Mais, ces pages, les voici, tu les lis. Depuis des heures, tu m'écoutes. Tu sais tout, à présent. Et tu ne veux plus m'accuser de rien, ni de ce qui s'est passé, ni de ce qui peut encore se passer. Je t'ai appelée entre nous, pour que tu nous voies au fond des yeux, pour que tu voies qu'il t'aime assez pour vouloir te sacrifier. Ce qui de plus haut a rejoint sa vie, et parce que je t'estime notre égale, une âme digne à laquelle nous puissions confier notre angoisse, voilà. Regarde-nous. Personne ne te trahit, personne ne t'humilie. Devant toi, il n'y a que la vérité. Il y a son amour pour moi, mais il y a encore sa douleur pour toi. Il y a moi, déjà sacrifiée, mais qui avant de renoncer pour toujours à lui donner ce qui est en mon pouvoir pour rendre son existence plus grande, mon amour actif, ma foi vigilante, ma force passionnée, ai voulu tenter l'impossible, ai appelé le miracle, l'ai sommé de se produire devant nous.

Pour l'amour que toi et moi portons à cet homme. Pour la vie que nous aimons en lui…

N'as-tu rien à jeter au feu?

Ce n'est pas moi qui te le demande, c'est la Vie.

Je n'ai plus rien à te dire. Je me sens lasse, moi, à présent. Et il me semble-c'est étrange-que si le miracle ne se produit pas, je n'en souffrirai pas; seulement, je m'endormirai, immédiatement, profondément.

Tout est remis entre tes mains.

Y a-t-il du soleil, aujourd'hui, sur vos prés?

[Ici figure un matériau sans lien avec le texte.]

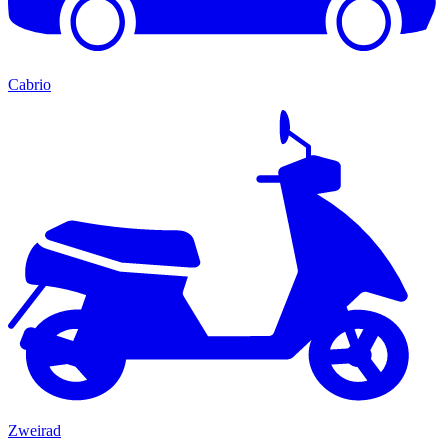
Cabrio
Zweirad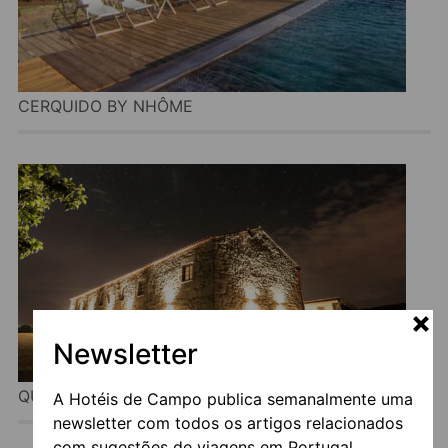
CERQUIDO BY NHÔME
Newsletter
QUINTA DO RIO NOÉMI
A Hotéis de Campo publica semanalmente uma
newsletter com todos os artigos relacionados
com sugestões de viagens em Portugal.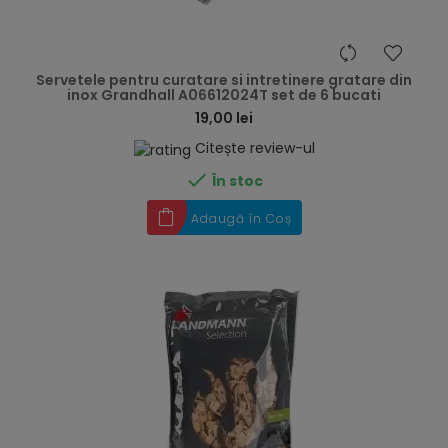
hea
Servetele pentru curatare si intretinere gratare din
inox Grandhall A06612024T set de 6 bucati
19,00 lei
Citește review-ul

În stoc
Adaugă în Coș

Ici, la lumière éclate sur les rochers.

Tu vas le chercher, tu le prends par la main, vous vous dirigez vers la colline. Tes yeux sont devenus plus larges, mais tu les tiens tournés contre terre et, en marchant ainsi, tu lui parles. Tu ne lui dis encore rien de ma lettre. Tu lui demandes si je ne lui ai plus écrit, et ta voix, toi-même, tu la sens changée. Lui se penche pour voir ton regard, mais tu continues à le lui cacher. Tu lui dis que la nuit passée tu as fait un rêve qui ne peut te sortir de l'esprit. Dans ce rêve, je passais, avec quelques années de plus, et je te parlais, et je lui parlais, et je vous tutoyais tous deux, et nous souriions tous, un peu graves.